Wearing the diamond-studded Imperial State Crown and a long crimson robe, King Charles will deliver the proposals from a golden throne in the House of Lords upper chamber during a lavish ceremony.

But despite its name – and for all the ceremony’s royal trappings – the address is not written by the monarch but by the government, which uses it to detail the laws it proposes to make over the next 12 months.

The speech is expected to include more than 35 bills, including measures to enforce public spending rules and others to prevent a repeat of the utility bill price hikes that triggered the UK’s recent cost-of-living crisis.

‘This is a hungry party’
The legislation will also flesh out announcements already made, such as the launching of a fund to draw investment into the UK and of a publicly owned body tasked with boosting clean power by 2030.

Labour is also likely to announce the restoration of mandatory housebuilding targets, plans to renationalise Britain’s much-maligned rail services, as well as the opening of recruitment for a new border security command.

Starmer has scrapped the Conservatives’ plan to send people arriving in the UK across the English Channel on a one-way trip to Rwanda. The controversial scheme faced multiple legal challenges and cost the UK several hundred million pounds (dollars), without a single flight taking off.

A bill to boost workers’ rights, including a ban on zero-hour contracts, and strengthened protections for renters are also expected to be included.

“This is a hungry party,” former Labour minister Tony McNulty told AFP.

“They are chomping at the bit to show that they can get back to being what they see as the natural party of government.”

‘Very ambitious and very wide-ranging’
Starmer has promised to patch up the country’s aging infrastructure and frayed public services, but says he won’t raise personal taxes and insists change must be bound by “unbreakable fiscal rules”.

“It looks like it’s going to be very ambitious and very wide-ranging,” said Jill Rutter, senior research fellow at the Institute for Government think tank.

There will be moves to give more powers to local government, and a law to ensure all government budgets get advance independent scrutiny. Rutter called that the “anti- Liz Truss bill”, referring to the Conservative prime minister whose package of unfunded tax cuts in 2022 rocked the British economy and ended her brief term in office.

A law is expected on regulating the development of artificial intelligence, a possible break from the previous government’s light-touch approach to governing AI.

The government may also announce significant changes to the UK’s political system, including lowering the voting age from 18 to 16, one of Labour’s election promises.

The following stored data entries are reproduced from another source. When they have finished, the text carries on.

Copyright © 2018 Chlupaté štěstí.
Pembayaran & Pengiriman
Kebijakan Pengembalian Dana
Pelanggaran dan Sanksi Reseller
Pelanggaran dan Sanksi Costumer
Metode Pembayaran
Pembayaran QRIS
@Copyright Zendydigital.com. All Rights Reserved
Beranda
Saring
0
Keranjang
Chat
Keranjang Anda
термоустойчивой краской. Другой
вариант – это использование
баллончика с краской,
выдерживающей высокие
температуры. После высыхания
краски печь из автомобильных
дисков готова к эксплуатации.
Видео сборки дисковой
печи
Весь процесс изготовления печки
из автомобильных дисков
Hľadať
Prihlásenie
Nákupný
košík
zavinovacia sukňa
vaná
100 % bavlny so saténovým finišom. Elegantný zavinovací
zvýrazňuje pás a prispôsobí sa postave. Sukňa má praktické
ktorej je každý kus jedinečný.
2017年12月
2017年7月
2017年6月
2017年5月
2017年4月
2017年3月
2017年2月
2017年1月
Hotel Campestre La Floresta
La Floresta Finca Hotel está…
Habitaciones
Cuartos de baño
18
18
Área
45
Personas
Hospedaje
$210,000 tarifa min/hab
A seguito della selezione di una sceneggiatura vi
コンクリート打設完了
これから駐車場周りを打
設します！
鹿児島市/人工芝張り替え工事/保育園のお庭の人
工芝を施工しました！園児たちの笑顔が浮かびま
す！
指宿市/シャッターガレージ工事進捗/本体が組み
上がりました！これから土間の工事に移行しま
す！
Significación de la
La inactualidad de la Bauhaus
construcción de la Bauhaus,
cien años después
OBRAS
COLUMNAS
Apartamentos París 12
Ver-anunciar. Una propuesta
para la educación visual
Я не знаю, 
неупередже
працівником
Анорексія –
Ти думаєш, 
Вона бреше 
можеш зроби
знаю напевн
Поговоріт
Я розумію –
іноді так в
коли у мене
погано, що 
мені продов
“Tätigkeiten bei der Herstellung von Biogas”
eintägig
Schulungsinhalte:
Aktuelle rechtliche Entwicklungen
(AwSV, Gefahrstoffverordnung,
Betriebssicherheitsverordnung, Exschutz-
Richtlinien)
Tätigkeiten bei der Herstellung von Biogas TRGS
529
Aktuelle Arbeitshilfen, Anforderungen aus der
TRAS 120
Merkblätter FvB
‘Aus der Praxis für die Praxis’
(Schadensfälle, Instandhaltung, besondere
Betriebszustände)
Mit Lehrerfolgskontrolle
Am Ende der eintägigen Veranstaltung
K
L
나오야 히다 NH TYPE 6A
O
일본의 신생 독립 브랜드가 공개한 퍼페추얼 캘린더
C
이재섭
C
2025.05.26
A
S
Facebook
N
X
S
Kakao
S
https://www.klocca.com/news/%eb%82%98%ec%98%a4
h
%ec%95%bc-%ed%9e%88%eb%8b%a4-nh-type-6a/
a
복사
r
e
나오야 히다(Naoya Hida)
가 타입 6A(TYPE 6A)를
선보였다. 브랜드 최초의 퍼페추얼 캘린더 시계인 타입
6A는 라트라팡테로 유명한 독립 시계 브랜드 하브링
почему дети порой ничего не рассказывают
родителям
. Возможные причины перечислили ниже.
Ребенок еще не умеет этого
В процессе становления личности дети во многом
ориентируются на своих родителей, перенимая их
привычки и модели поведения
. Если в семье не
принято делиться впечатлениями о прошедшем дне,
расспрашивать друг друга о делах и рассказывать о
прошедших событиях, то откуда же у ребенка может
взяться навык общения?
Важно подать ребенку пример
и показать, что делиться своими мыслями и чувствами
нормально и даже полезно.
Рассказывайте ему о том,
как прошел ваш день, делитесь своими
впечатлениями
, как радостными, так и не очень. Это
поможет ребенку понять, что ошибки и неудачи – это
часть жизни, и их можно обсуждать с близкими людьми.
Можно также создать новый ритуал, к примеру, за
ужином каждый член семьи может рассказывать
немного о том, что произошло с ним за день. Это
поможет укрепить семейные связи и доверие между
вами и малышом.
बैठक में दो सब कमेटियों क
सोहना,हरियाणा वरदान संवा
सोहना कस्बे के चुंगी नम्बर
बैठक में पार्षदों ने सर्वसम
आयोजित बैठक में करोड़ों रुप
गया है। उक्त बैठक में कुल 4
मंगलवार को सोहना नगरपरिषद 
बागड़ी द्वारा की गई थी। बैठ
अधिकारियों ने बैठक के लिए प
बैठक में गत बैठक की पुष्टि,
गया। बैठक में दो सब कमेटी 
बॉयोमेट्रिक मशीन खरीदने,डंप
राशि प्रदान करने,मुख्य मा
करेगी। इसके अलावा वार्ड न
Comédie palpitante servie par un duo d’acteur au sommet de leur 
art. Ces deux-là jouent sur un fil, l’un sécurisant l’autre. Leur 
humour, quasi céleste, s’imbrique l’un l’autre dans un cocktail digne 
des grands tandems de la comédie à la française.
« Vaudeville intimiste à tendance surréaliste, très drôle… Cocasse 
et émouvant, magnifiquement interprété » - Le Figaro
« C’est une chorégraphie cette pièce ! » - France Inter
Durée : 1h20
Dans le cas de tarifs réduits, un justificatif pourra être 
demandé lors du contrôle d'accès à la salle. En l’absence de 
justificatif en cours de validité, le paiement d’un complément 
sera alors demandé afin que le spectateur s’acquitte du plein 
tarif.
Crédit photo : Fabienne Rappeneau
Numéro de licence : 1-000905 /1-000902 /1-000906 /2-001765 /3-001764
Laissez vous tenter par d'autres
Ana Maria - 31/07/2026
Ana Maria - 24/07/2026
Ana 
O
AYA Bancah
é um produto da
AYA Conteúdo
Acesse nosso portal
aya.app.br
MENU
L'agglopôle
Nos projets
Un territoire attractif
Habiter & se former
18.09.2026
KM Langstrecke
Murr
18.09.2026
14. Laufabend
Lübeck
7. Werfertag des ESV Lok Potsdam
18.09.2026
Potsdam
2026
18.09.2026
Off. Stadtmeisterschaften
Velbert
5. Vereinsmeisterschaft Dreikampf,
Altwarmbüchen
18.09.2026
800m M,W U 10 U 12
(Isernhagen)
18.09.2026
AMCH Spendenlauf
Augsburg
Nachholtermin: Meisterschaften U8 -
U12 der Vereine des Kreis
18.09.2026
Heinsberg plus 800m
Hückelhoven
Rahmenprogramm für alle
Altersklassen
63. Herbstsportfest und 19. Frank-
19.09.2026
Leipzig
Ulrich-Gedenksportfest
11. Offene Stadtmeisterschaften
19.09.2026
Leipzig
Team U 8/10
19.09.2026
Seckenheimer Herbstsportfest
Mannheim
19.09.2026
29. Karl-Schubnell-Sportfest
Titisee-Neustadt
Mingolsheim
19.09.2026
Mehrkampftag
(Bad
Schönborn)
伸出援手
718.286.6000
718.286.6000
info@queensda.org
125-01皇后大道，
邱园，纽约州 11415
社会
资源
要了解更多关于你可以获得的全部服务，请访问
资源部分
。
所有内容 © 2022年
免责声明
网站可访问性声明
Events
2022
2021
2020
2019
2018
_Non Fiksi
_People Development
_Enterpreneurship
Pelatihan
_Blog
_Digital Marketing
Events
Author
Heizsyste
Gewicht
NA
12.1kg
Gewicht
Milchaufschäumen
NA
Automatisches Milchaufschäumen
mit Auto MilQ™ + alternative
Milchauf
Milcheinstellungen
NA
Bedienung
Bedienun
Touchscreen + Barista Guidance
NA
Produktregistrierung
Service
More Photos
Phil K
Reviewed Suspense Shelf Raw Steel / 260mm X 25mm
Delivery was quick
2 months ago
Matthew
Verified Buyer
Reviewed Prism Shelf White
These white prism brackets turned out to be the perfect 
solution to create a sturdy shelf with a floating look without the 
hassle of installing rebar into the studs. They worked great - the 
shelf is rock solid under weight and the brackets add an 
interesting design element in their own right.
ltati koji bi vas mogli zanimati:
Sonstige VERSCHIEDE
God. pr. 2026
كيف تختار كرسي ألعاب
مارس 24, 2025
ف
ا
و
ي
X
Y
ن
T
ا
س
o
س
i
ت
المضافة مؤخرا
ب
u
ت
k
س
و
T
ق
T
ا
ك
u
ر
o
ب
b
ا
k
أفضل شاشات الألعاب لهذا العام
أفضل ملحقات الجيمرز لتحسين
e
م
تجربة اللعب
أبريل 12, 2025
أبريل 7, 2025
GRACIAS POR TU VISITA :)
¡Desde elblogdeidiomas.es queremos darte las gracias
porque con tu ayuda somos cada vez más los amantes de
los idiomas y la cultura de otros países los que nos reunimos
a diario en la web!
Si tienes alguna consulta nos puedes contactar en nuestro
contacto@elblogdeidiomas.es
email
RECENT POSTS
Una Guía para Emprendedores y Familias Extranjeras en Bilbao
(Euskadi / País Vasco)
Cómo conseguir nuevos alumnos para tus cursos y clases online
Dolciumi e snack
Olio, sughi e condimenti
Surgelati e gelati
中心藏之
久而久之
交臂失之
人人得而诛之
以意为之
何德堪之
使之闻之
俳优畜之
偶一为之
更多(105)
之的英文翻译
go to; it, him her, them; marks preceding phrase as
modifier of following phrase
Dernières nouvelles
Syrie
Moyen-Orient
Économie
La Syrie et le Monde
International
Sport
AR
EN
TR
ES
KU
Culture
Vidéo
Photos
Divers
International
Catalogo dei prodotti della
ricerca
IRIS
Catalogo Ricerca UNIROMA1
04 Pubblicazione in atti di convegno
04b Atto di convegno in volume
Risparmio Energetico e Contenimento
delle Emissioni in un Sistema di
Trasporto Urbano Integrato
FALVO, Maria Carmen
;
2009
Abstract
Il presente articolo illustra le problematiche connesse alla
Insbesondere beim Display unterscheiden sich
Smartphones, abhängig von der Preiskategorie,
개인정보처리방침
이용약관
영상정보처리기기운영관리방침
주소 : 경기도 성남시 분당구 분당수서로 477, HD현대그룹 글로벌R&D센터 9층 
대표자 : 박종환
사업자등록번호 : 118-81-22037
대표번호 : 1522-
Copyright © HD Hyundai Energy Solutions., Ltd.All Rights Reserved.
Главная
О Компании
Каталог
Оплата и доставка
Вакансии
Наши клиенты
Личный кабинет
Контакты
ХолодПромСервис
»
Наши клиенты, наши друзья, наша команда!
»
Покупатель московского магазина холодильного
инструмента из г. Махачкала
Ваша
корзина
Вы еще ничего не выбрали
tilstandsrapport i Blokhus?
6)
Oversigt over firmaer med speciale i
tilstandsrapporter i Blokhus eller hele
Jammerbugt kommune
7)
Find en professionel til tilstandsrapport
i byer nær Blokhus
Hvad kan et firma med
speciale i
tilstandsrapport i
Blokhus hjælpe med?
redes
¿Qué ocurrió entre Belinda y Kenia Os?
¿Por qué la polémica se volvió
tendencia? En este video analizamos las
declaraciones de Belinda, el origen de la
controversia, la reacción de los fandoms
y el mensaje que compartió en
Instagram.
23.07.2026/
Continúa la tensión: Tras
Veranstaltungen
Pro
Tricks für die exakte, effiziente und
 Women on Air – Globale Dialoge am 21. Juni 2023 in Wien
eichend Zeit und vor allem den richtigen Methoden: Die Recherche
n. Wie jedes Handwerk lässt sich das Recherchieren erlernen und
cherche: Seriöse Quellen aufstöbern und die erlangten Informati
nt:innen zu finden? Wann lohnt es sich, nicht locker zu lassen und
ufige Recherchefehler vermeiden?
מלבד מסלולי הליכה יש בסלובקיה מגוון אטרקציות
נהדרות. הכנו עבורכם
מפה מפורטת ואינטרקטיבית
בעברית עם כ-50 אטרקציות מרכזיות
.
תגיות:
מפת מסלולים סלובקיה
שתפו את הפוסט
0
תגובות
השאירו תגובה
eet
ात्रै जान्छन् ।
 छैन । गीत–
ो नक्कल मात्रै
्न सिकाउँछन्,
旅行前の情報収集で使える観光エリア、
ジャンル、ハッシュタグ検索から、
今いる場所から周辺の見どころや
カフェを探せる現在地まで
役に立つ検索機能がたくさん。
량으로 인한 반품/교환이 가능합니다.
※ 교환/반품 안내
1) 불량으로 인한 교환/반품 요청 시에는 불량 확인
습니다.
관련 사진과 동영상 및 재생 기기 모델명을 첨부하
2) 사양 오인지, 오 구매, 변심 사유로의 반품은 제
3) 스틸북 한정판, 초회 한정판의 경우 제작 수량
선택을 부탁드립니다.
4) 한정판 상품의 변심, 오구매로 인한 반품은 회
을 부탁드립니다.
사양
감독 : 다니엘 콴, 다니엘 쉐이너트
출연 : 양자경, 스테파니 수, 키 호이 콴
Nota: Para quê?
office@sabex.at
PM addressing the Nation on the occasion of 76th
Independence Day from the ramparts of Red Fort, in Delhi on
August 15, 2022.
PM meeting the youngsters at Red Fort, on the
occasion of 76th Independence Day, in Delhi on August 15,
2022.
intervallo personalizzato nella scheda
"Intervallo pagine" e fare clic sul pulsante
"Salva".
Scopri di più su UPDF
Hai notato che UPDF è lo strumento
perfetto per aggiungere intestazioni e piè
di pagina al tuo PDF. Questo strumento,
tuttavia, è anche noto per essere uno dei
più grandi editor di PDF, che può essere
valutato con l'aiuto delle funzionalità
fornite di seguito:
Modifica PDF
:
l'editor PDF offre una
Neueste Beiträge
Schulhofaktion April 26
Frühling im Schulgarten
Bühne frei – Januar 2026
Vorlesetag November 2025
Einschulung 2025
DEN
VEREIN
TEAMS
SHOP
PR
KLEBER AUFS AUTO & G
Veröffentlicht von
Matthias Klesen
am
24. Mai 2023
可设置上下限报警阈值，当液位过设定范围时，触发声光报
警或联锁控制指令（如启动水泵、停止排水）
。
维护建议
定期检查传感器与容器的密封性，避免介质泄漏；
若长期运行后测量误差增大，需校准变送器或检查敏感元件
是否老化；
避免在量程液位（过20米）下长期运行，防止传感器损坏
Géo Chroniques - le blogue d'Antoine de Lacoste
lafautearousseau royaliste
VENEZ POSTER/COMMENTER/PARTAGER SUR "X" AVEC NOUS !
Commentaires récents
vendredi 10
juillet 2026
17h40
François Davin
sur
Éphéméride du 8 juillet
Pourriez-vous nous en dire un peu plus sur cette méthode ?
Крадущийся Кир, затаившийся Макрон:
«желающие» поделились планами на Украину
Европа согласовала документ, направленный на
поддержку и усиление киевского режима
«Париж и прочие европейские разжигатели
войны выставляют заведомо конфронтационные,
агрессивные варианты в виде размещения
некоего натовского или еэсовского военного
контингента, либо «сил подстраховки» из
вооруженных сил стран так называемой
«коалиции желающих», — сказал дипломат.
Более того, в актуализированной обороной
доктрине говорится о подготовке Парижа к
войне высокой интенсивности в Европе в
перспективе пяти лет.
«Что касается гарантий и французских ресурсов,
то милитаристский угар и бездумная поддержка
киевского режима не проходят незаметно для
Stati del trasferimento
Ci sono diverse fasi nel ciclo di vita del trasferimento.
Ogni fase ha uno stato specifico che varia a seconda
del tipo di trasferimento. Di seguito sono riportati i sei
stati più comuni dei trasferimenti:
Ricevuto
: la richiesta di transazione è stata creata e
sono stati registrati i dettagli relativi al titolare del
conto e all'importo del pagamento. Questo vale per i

It may even tackle an issue that has foxed previous governments: reforming the House of Lords. The unelected upper chamber of Parliament is packed with almost 800 members – largely lifetime political appointees, with a smattering of judges, bishops and hereditary aristocrats. Starmer has said he would like to remove the hereditary nobles and set a Lords retirement age of 80.

While much of Starmer’s agenda marks a break with the defeated Conservative government of former Prime Minister Rishi Sunak, Starmer may revive Sunak’s plan to stop future generations from smoking by gradually raising the minimum age for buying tobacco.

Wednesday’s address is the second such speech delivered by Charles since the death of his mother, Queen Elizabeth II, in September 2022.

In keeping with the convention that the monarch is above politics, keen environmentalist King Charles remained expressionless during the last address in November when then Prime Minister Rishi Sunak’s government announced new oil and gas licences.

“There’s probably much in this King’s Speech that he will favour rather than the other one he had to read out,” said McNulty, a British politics lecturer at Queen Mary University of London.

“But he’ll play it with a straight face. That’s the job.”